Não tem sido um espectáculo
agradável, excepto para apreciadores da incompetência, do descaramento e da
radical ausência de dignidade. É, em suma, uma gente literalmente abjecta.
Perante a tragédia, eles decretam o caso resolvido. Perante o desleixo, lembram
desleixos maiores. Perante as dúvidas, confessam sentimentos. Perante as câmaras,
dão abraços. Perante a culpa, acusam eucaliptos e furriéis. Perante o caos,
pedem avaliações de popularidade. Perante a obrigação, partem de férias para
Ibiza, a subjugar espanhóis com a barriga e um par de cuecas.

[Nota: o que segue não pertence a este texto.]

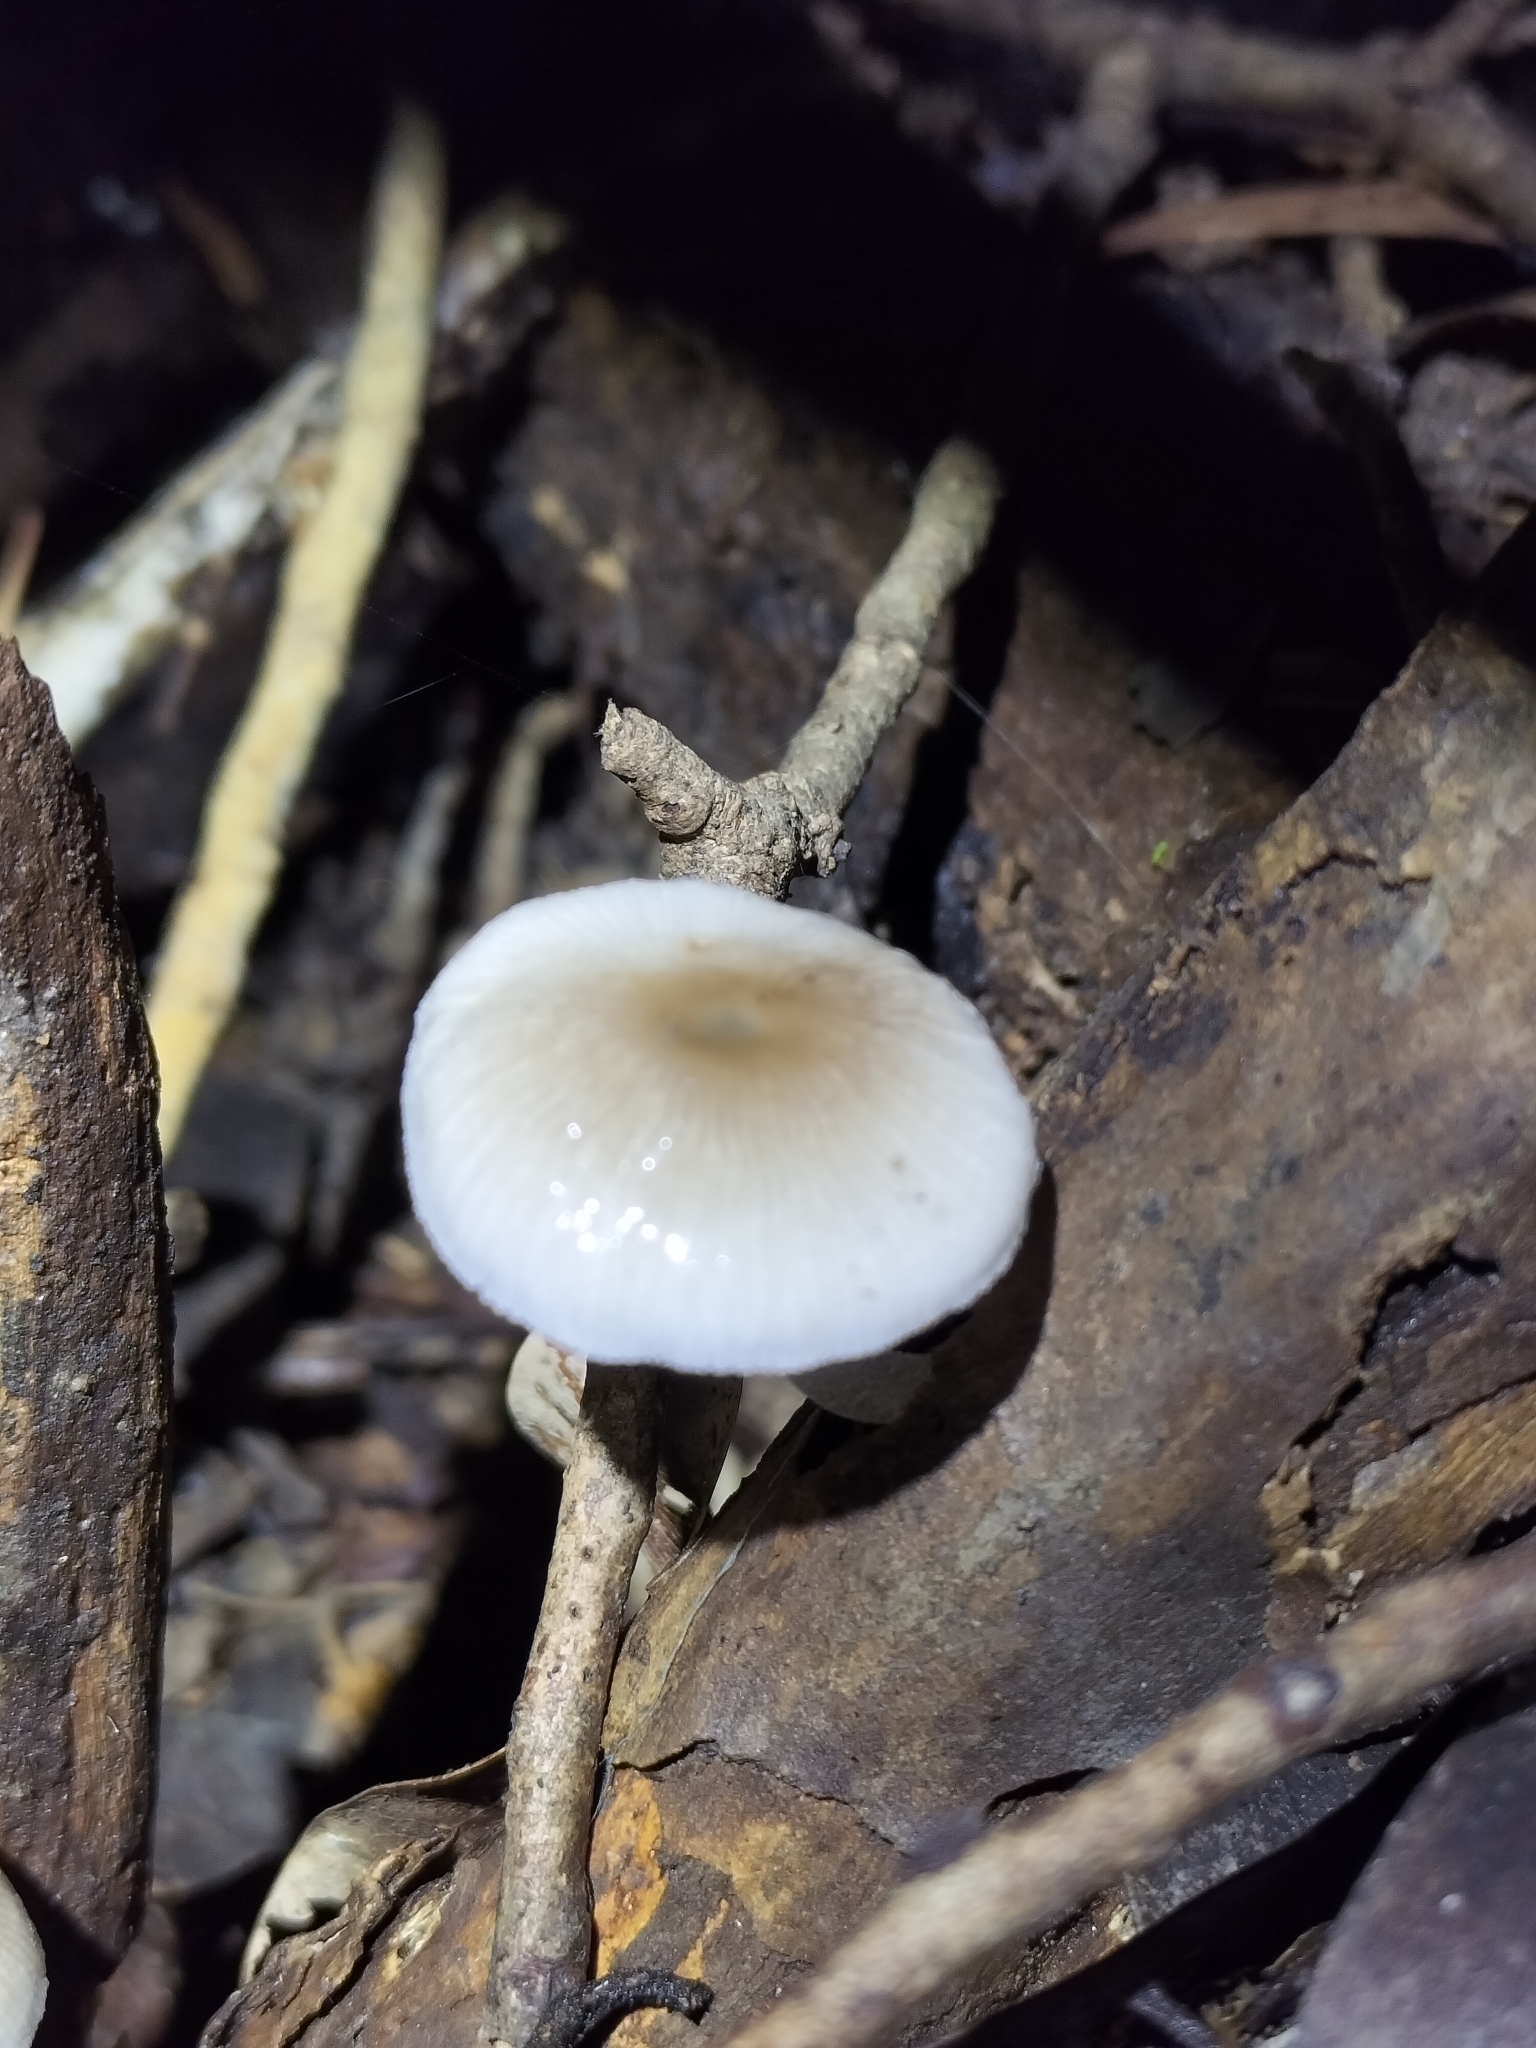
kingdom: Fungi
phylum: Basidiomycota
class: Agaricomycetes
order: Agaricales
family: Mycenaceae
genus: Mycena
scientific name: Mycena chlorophos
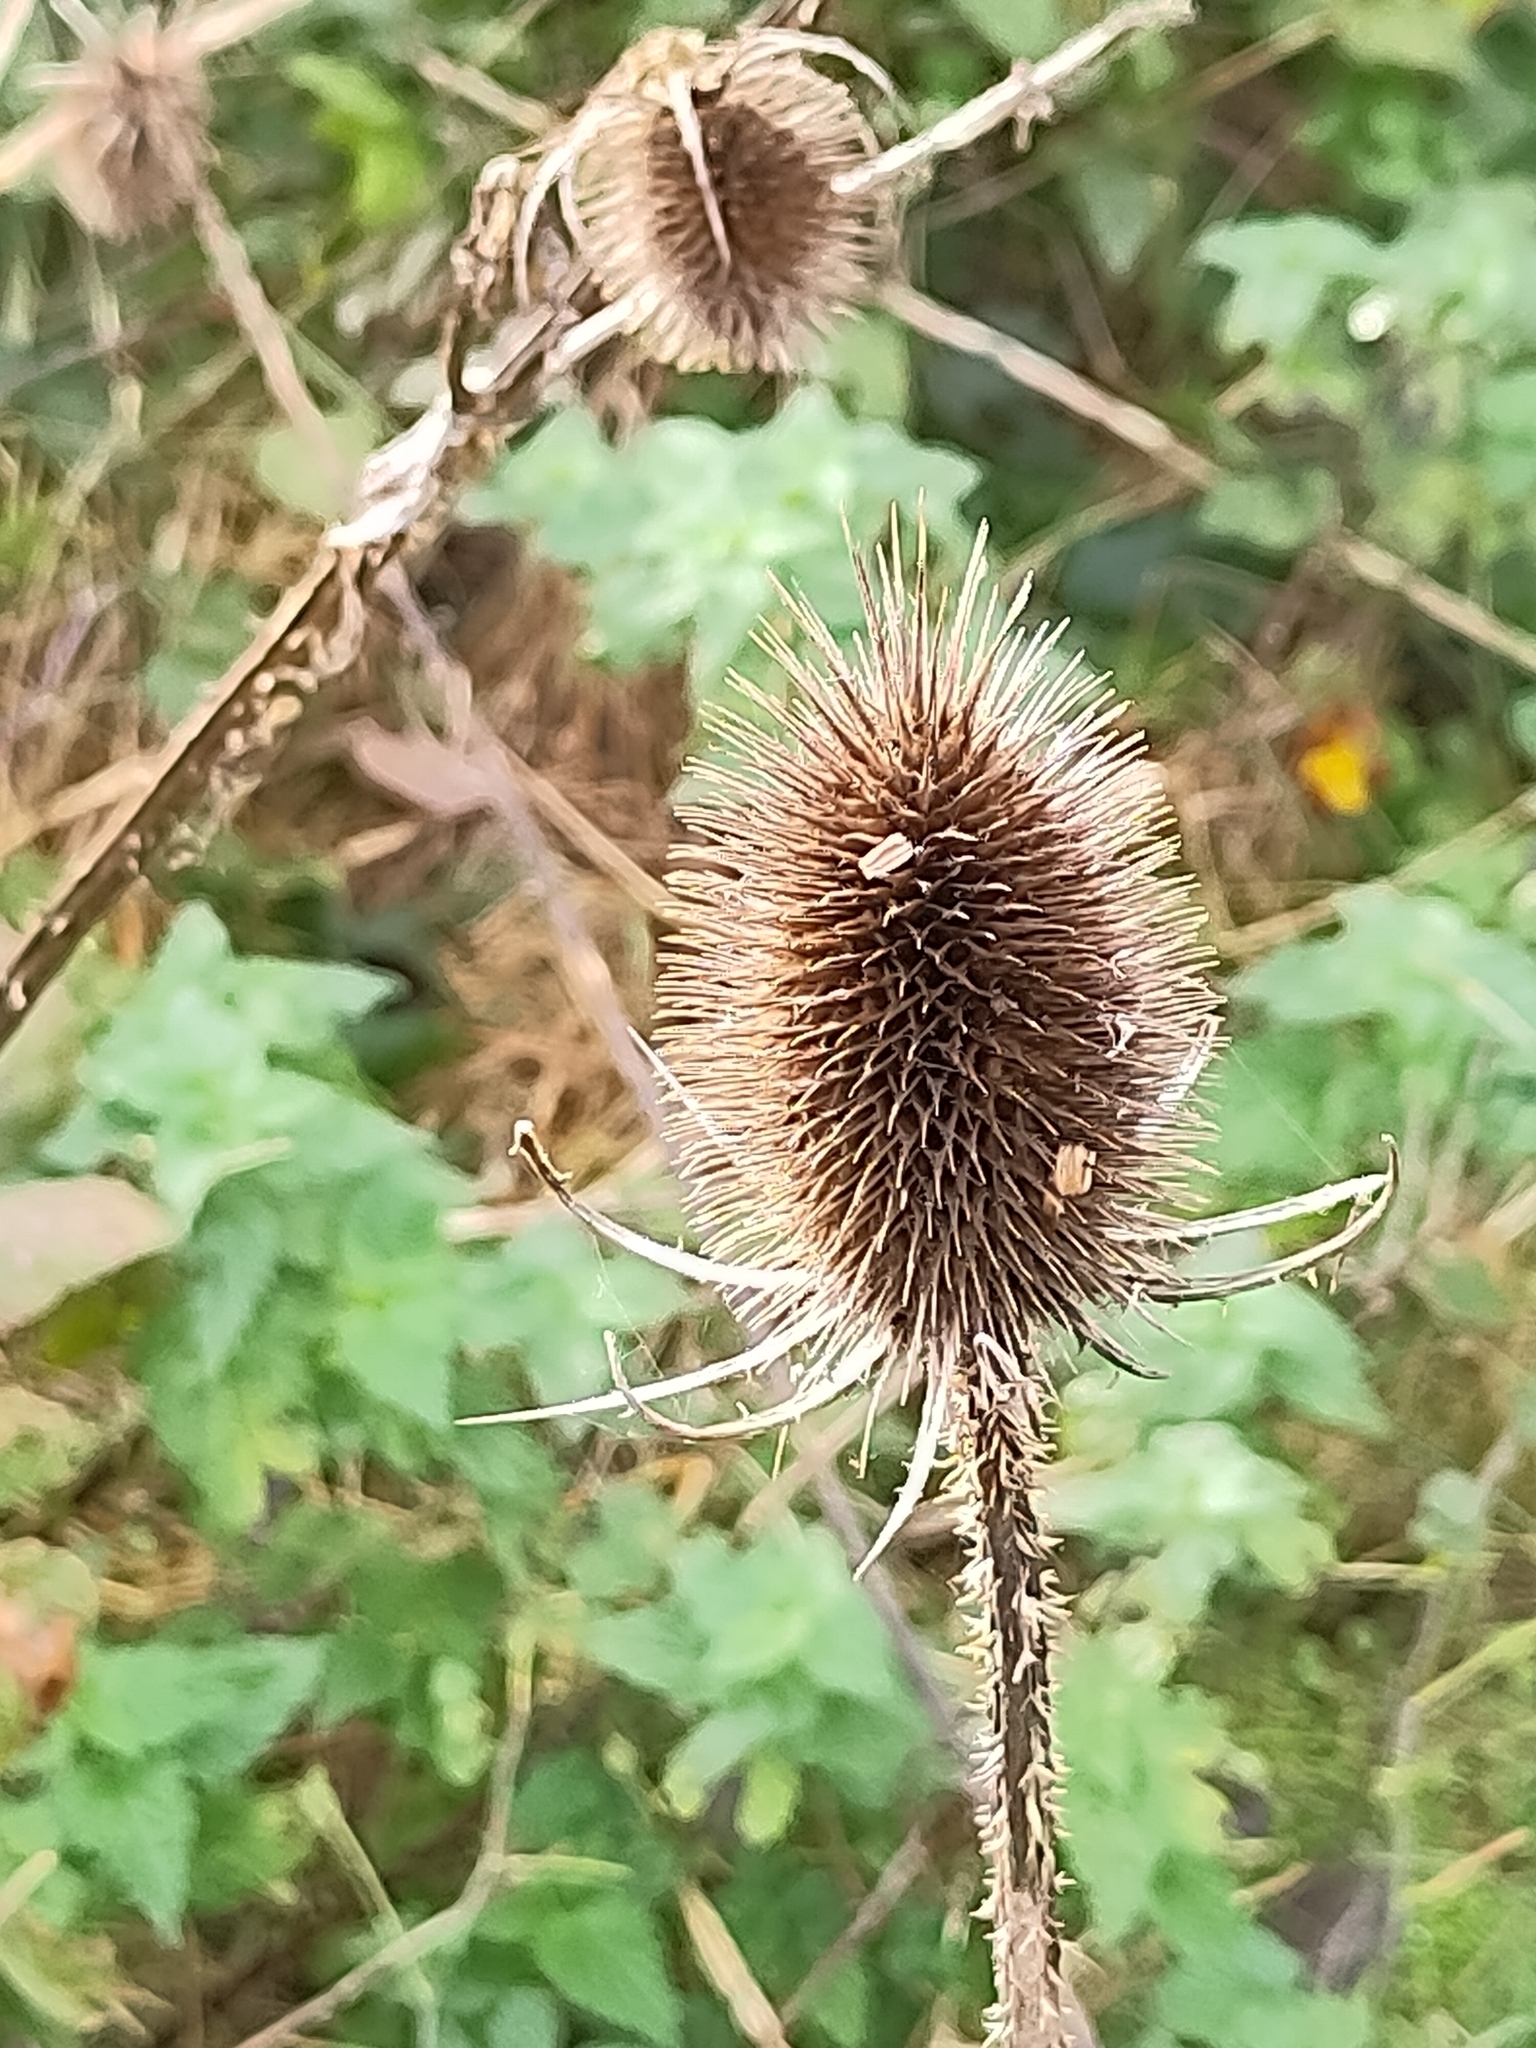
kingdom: Plantae
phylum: Tracheophyta
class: Magnoliopsida
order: Dipsacales
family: Caprifoliaceae
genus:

A propósito de Espanha, é revelador
que, apesar dos divertidos esforços dos «jornalistas» de cá para os calar,
sejam sobretudo os jornais de lá a contar-nos o que o «estrangeiro» vê quando
olha para aqui. Vê uma anedota perigosa, um manicómio em auto-gestão, uma
experiência do Terceiro Mundo às portas da Europa. E, naturalmente, assusta-se.
O susto não é descabido. Descabido é
o rumo que, com a sensatez habitual, o «debate» indígena ameaça seguir. A
oposição, se a palavra se aplica, andou uma semana a lamentar o colapso do
Estado e a reclamar a demissão dos ministros da Administração Interna e da
Defesa e o regresso do dr. Costa. Para quê? Não imagino. A substituição de duas
insignificâncias por duas insignificâncias iguaizinhas não alteraria nada. O
prolongamento das férias do dr. Costa por 20 ou 30 anos alteraria imenso.
Quanto ao Estado em frangalhos, em teoria só um socialista, assumido ou
dissimulado, se maçaria com o tema – na prática, o aborrecido é a devastação
principiar pelos únicos pedaços que, se calhar, convinha manter.
Entre o chinfrim, sobra um facto:
Portugal é governado por uma coligação de leninistas com sentido de
oportunidade e de oportunistas com nostalgias totalitárias. O que nos está a
acontecer é o percurso fatal em qualquer arranjo do género. Começa-se em euforia,
avança-se para a estupefacção, saltita-se para a raiva e termina-se em
desgraça, porque semelhante malformação não poderia terminar de maneira
diferente. O simbolismo da recente manifestação de apoio ao sr. Maduro, em
Lisboa, não é desprezível.
No mesmo dia em que os funcionários
da ditadura atacaram com marretadas pedagógicas o parlamento venezuelano, o
Conselho Português para a Paz e Cooperação, uma excrescência do PCP, desfilou a
regozijar-se com o sangue das vítimas. Na homenagem, participaram, cito,
«representantes da câmara municipal de Lisboa» e, quiçá em celebração de
Tancos, a Banda do Exército. Segundo o «Diário de Notícias», o belo evento «foi
perturbado por um incidente com um cartaz». O cartaz rezava «Venezuela Livre»,
e o portador acabou devidamente assaltado em prol da paz e, claro, da
cooperação.
Portugal não está nas mãos de
irresponsáveis, tradição a que aliás nos habituáramos: está nas mãos de
criminosos, por acção ou omissão. São eles que, a cada calamidade, juram que
podia ter corrido pior. E,
no que depender deles, há-de correr.